Art historian Kinoshita Naoyuki points out that photography not only reflected but also contributed to the cultural changes that Japan was going through and are going through since the end of the Edo period, “creating new images and perspectives that helped define Japan’s identity both to the eyes of his own people as those of the world.” In what way was photographic practice a participant in and reflection of these great socio-historical changes? Next offered the first part from this brief review of the history of its development in Japan.
First contacts with photography
There is a debate about when it was taken and what the first photograph in history was, but the truth is that the daguerreotype procedure was presented to society in Paris in 1839. At that time, Japan was going through the Edo period and the so-called sakokua policy of relative isolation that was carried out by the shogunate by which contact with individuals from almost any country in the world was not allowed.
It was via a Dutch ship (Holland was one of the few nations allowed to have economic relations with Japan) that a daguerreotype camera entered the country for the first time through the port of Nagasaki in 1848. A few years later, in 1853, the American warship fleet of Commodore Matthew C. Perry landed on Japanese soil, with the aim of demanding the opening of trade with Japan and the signing of treaties between the two nations.
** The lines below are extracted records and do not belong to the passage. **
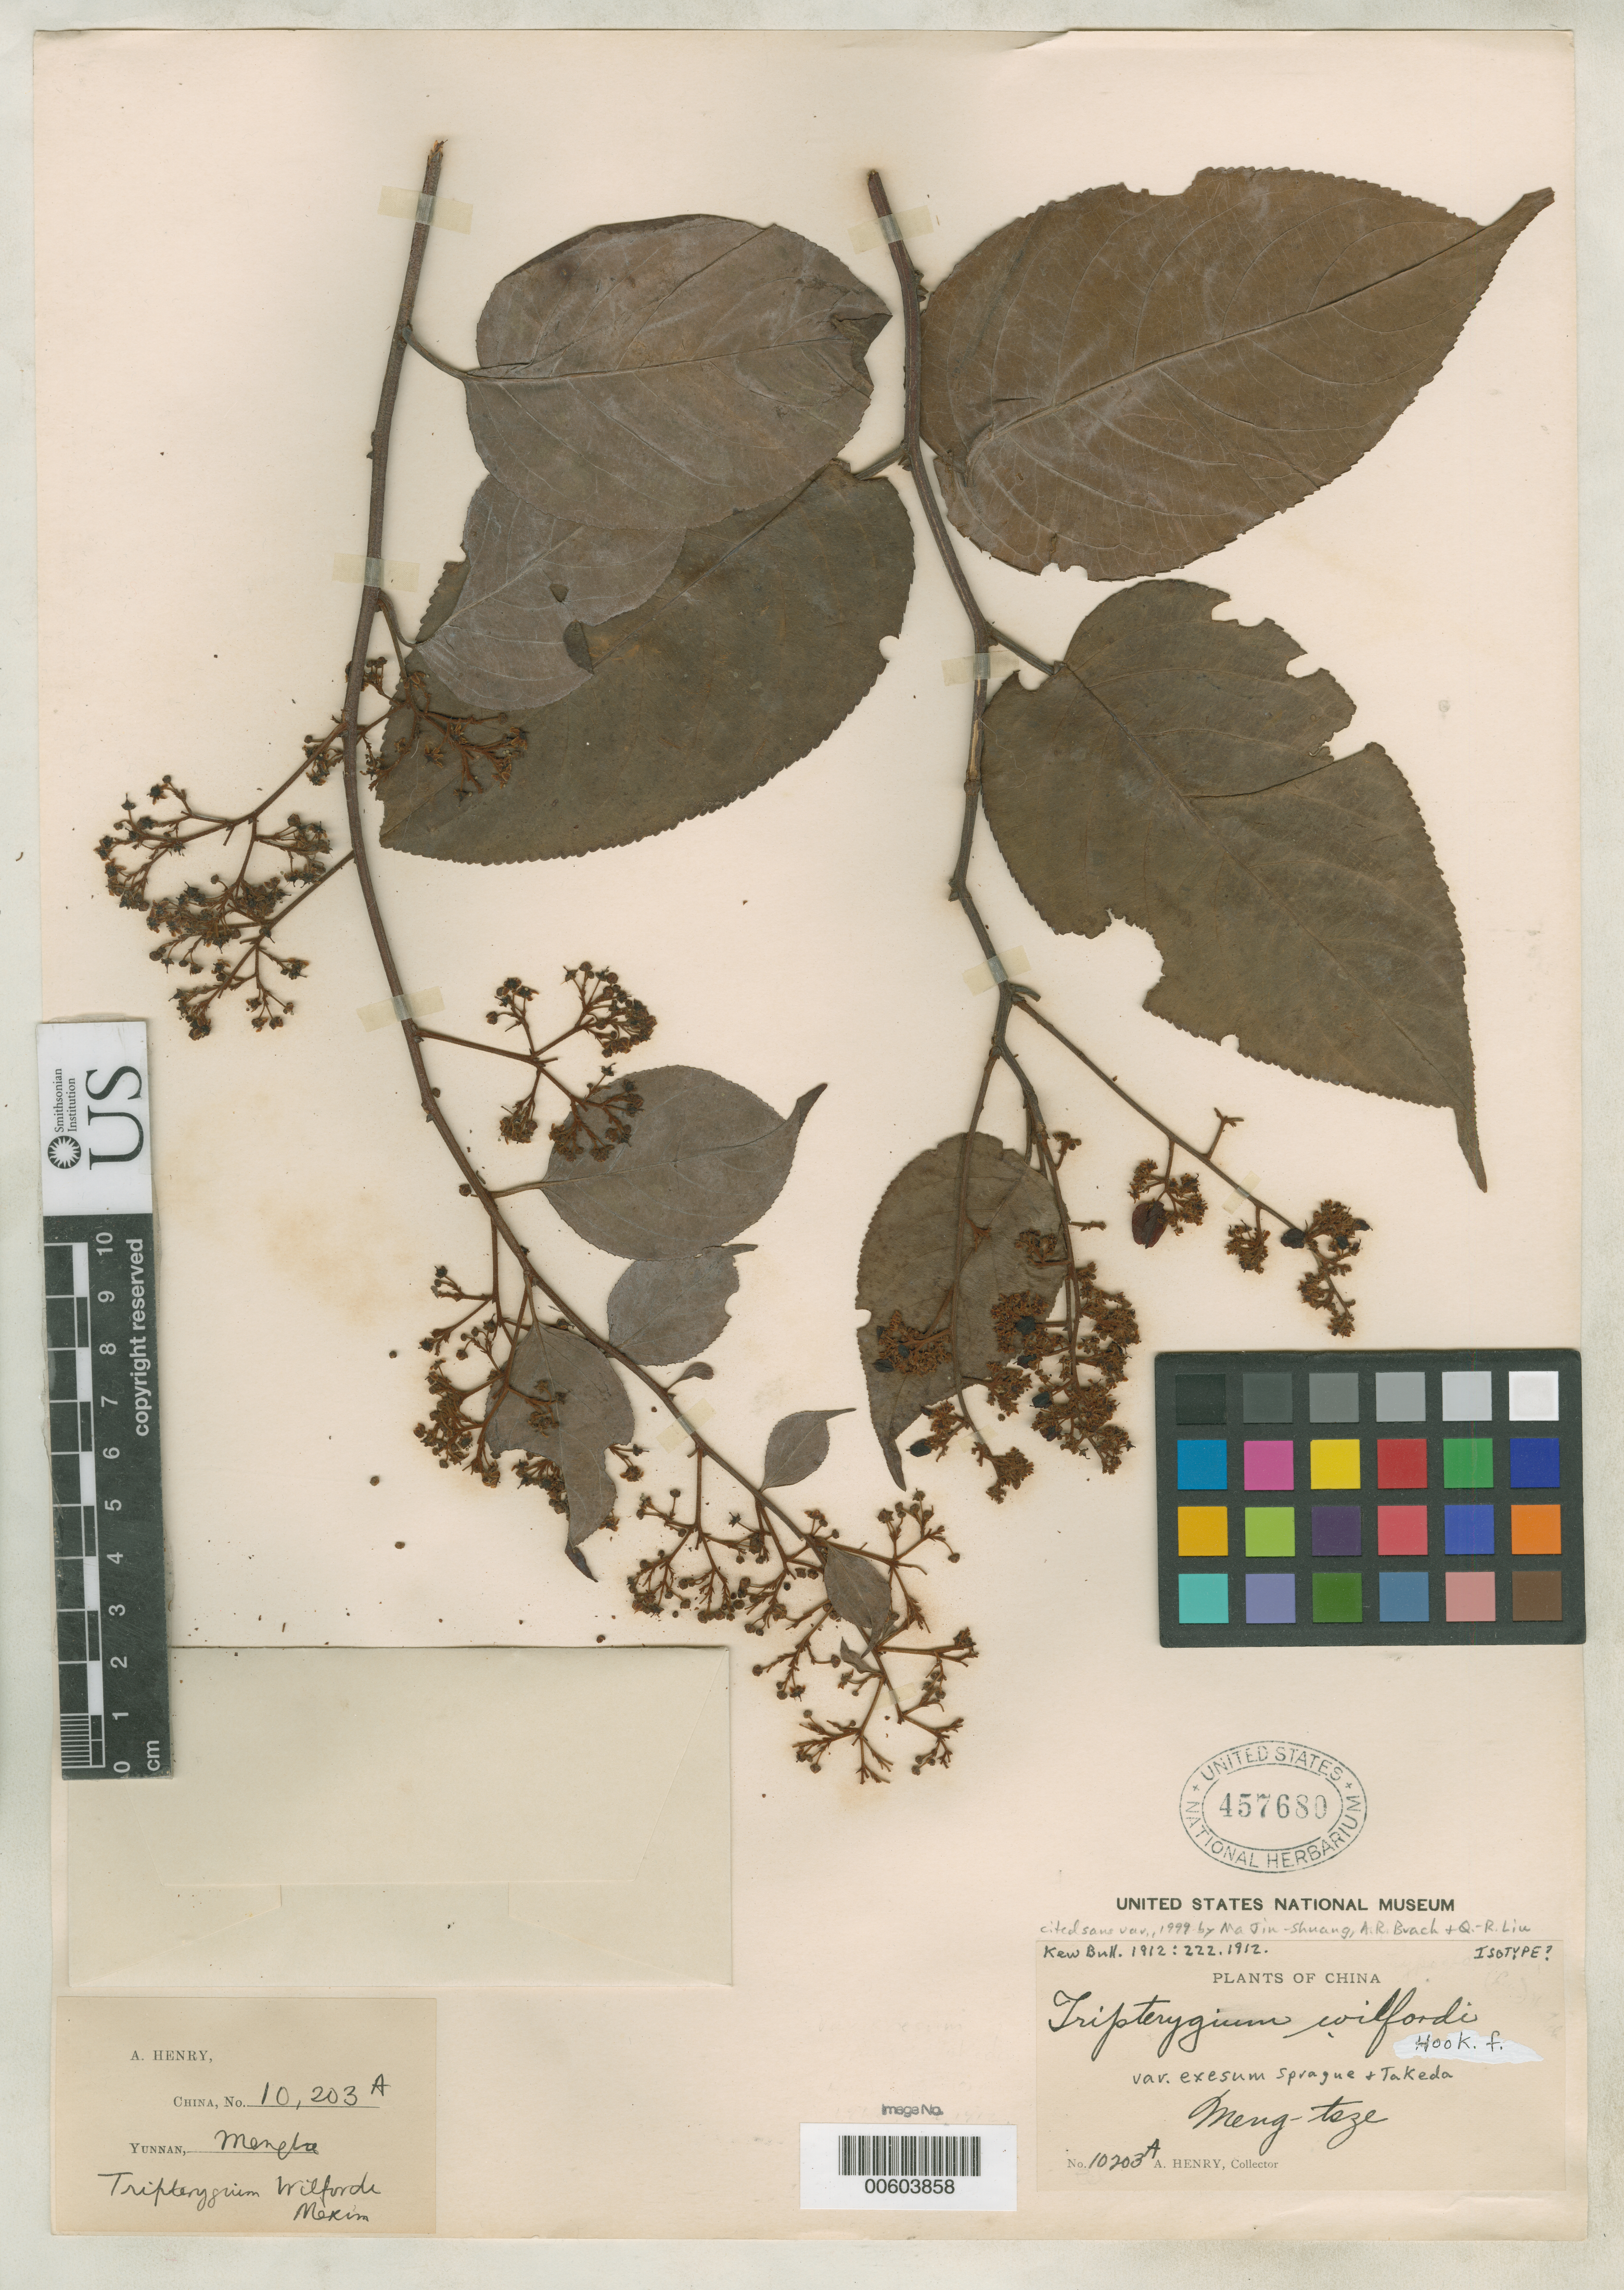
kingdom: Plantae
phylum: Tracheophyta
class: Magnoliopsida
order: Celastrales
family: Celastraceae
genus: Tripterygium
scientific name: Tripterygium wilfordi var. exesum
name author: Sprague & Takeda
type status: Possible Isotype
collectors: A. Henry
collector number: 10203 A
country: China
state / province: Yunnan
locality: Meng-tsze.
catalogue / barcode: US 457680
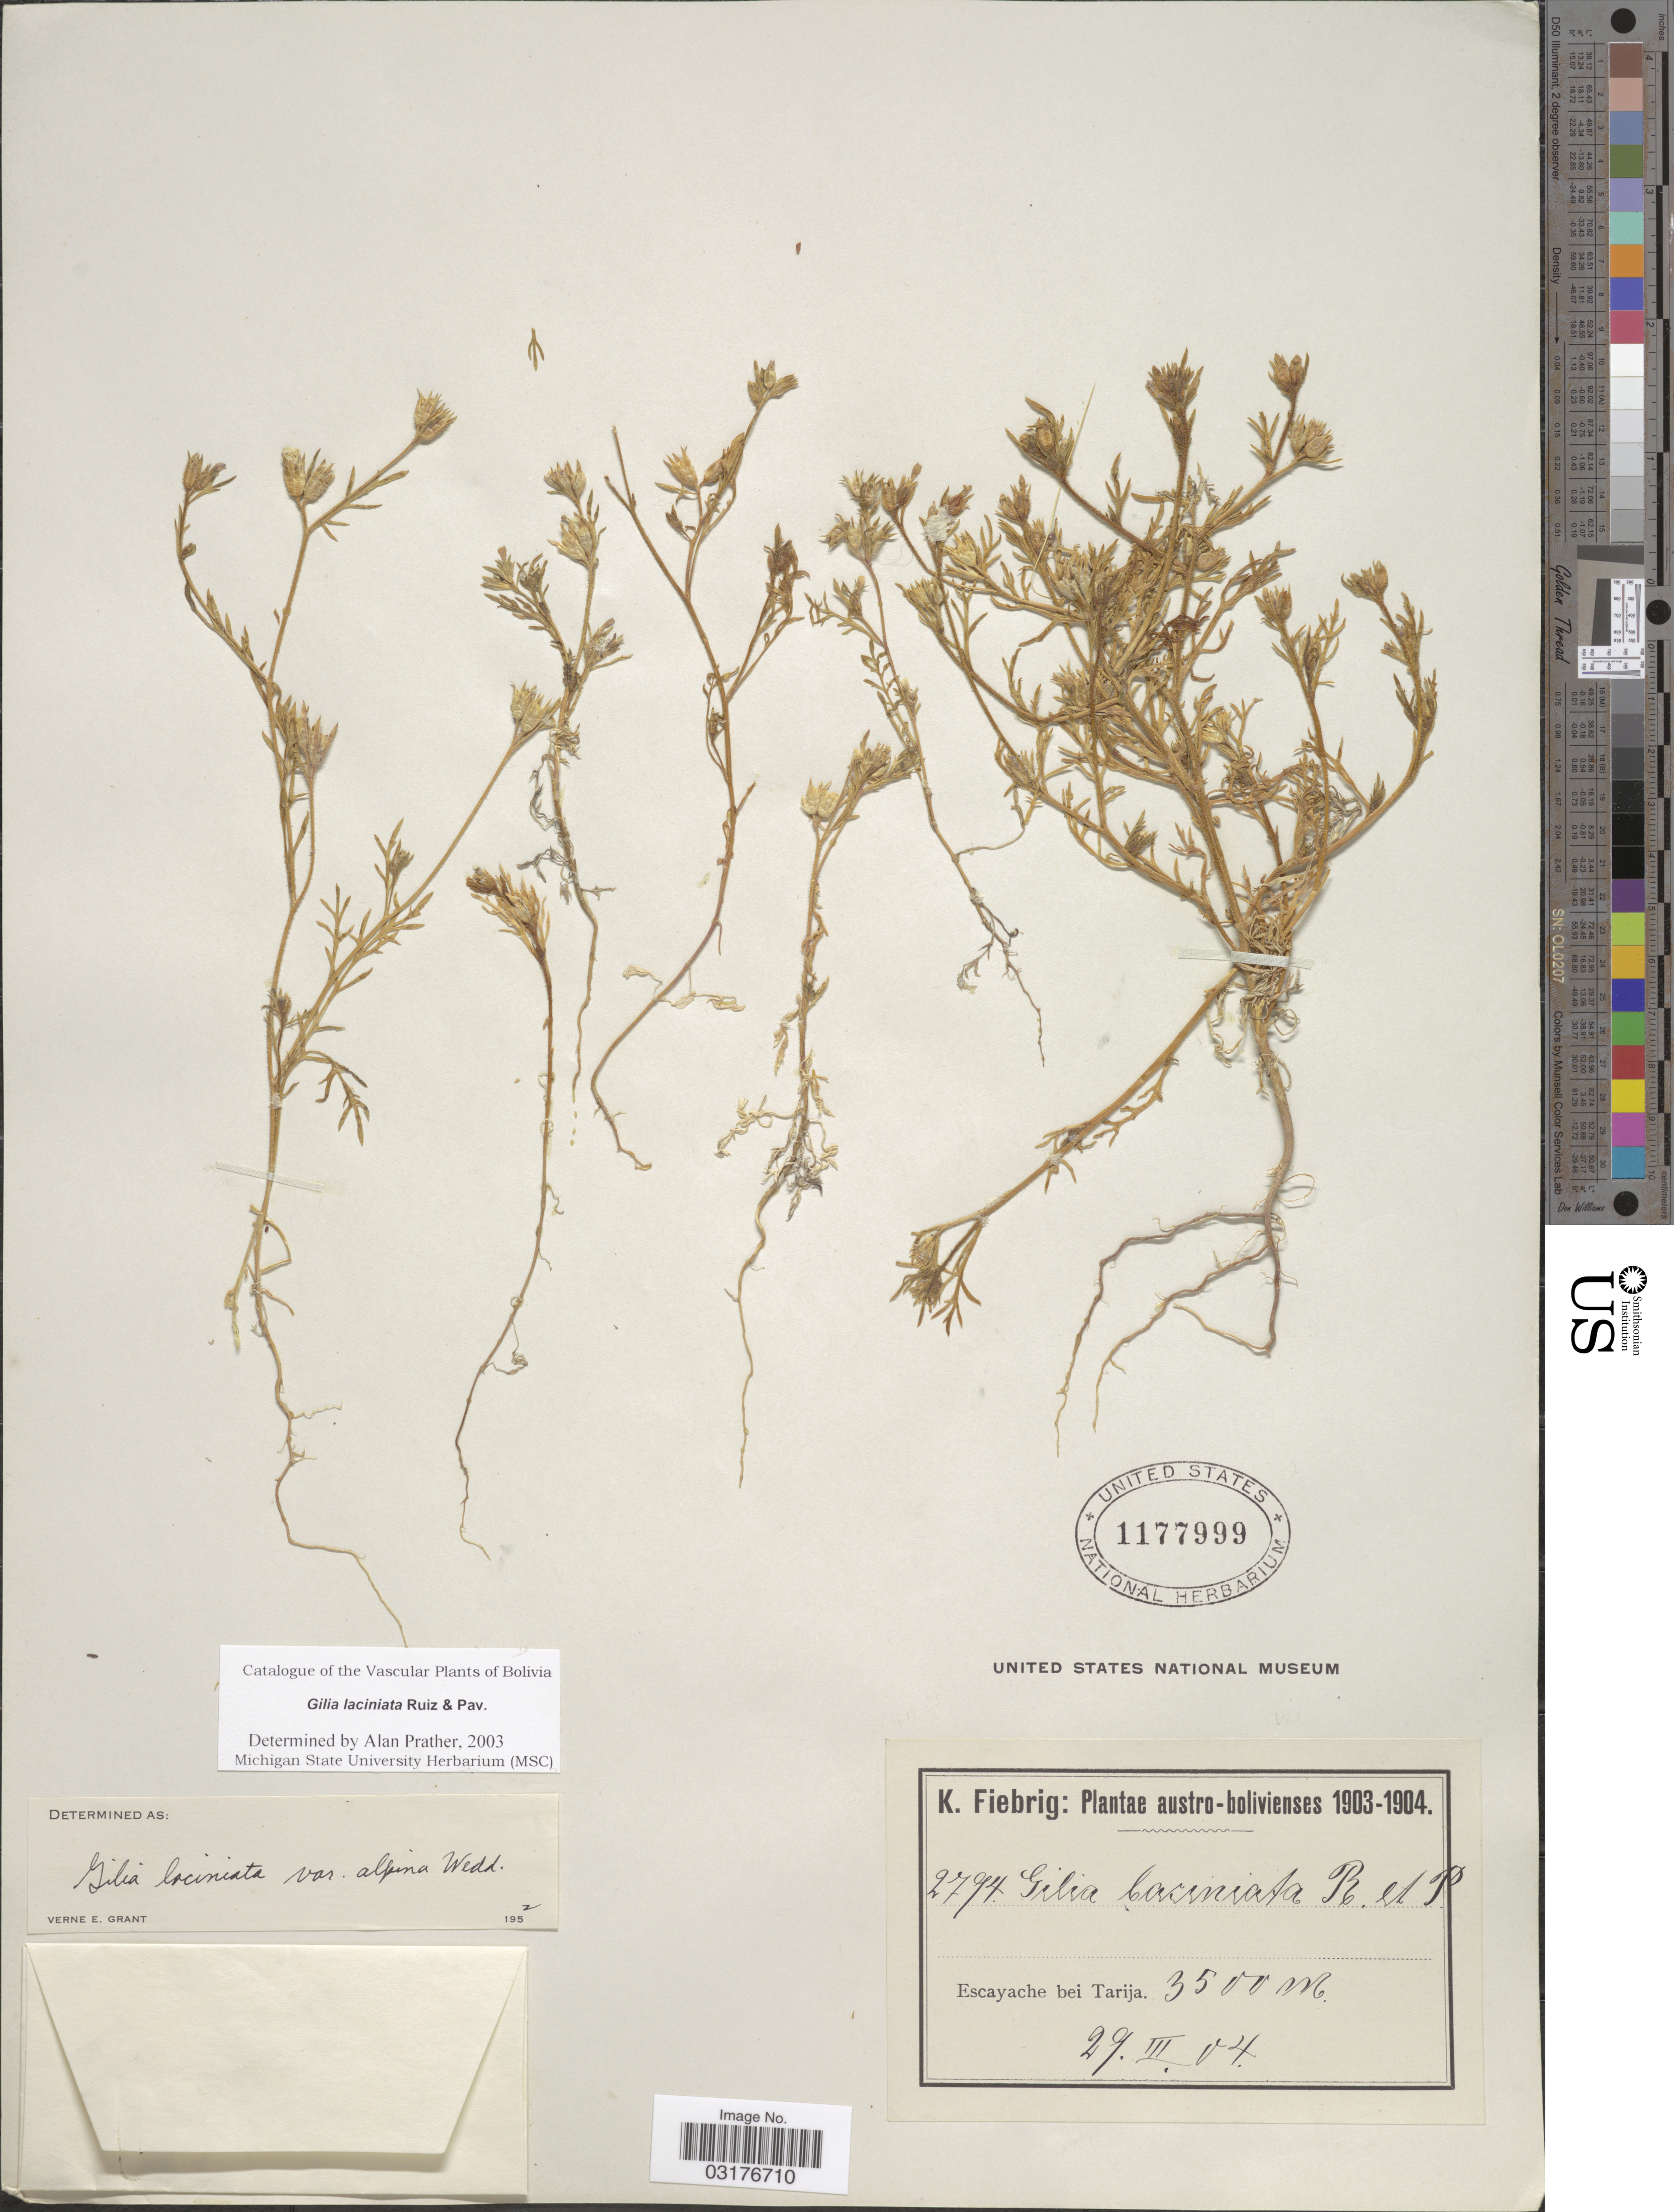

It was in the context of Commodore Perry’s second mission, in 1854, that the first photograph was taken in Japan by photographer Eliphalet Brown Jr. It is believed that the first photograph taken by a Japanese was the portrait of daimyo from Satsuma who made Ichiki Shiro in 1857.
The first photographic representations of Japan
With the opening of new ports to international trade that occurred in 1859, numerous foreigners arrived in the country, among them European and North American photographers who not only established the first photographic studios but also trained what would later become the first generation of photographers. natives.
It is worth mentioning figures such as Felice Beato (notable for his photographic records of various Asian countries and significant historical events such as the Indian Rebellion of 1857 or the Second Opium War in China) or Baron Raimund von StillfriedWilliam Saunders or Charles Parker, among others.
These early photographic representations of Japan were images made by Westerners and intended, in turn, for a Western audience, so they were marked by exoticism and the reproduction and production of stereotypes. orientalists. The photography of “customs and manners” of the Japanese (which were characterized by illustrating, through extremely stereotypical staging, actions such as sleeping, drinking sake or performing a harakiri) as well as views of landscapes and monuments and the recording of news events, had great value in the international market (especially since the access that Westerners had had to Japan had been late when compared to territories considered “exotic ”, like China or India).
The corpus of images made during the period is usually known as Yokohama-shashin (Yokohama photographs, so called because most of the photographers were located in that port city), a genre that would be taken up again by the first Japanese photographers such as Shimooka Renjô, Ueno Hikoma and Kusakabe Kimbei.
The Yokohama photographs were characterized by being manually painted in color, and generally formed part of luxurious photo albums sold to travelers visiting Japan (sometimes including portraits of these foreigners dressed in kimono or armor) or exported to Europe and the United States.
Development of the photographic industry
Although at first photographic practices had been limited to being carried out in the three ports established for foreign trade, with the arrival of the Meiji era in 1868, establishments dedicated to these practices began to multiply throughout the whole country.
In addition to the aforementioned uses of photography, mention should be made of the documentary records required by the government of the modernization tasks that were being carried out throughout the country and the establishment of settlements in territories such as Hokkaidô (these images served both to report to the government about the progress of the tasks carried out there as well as to inform the Japanese people about the government’s efforts), the cataloging of Japanese cultural treasures, as well as the growing demand, on the part of the population, for photographers specialized in taking Pictures. Thus, by 1870, the number of commercial photography studios had increased exponentially, and the applications of photography had expanded markedly.
To this must be added the introduction, replacing wet collodion, of the dry plate in photography around 1880, a fact that would reduce costs and facilitate the technique, allowing the number of people who could dedicate themselves to photography to considerably expand. However, it would not be until the 1890s when what we today call artistic photography would appear.
She is a photographer, a technician in Japanese Language and Culture and a graduate in Documentary Photography Research and Conservation. Her work has been exhibited individually and collectively in Argentina, Mexico, the United States, Spain and Japan. She has published two photobooks, “Éter” and “Los sueños”. She lives and works in Buenos Aires.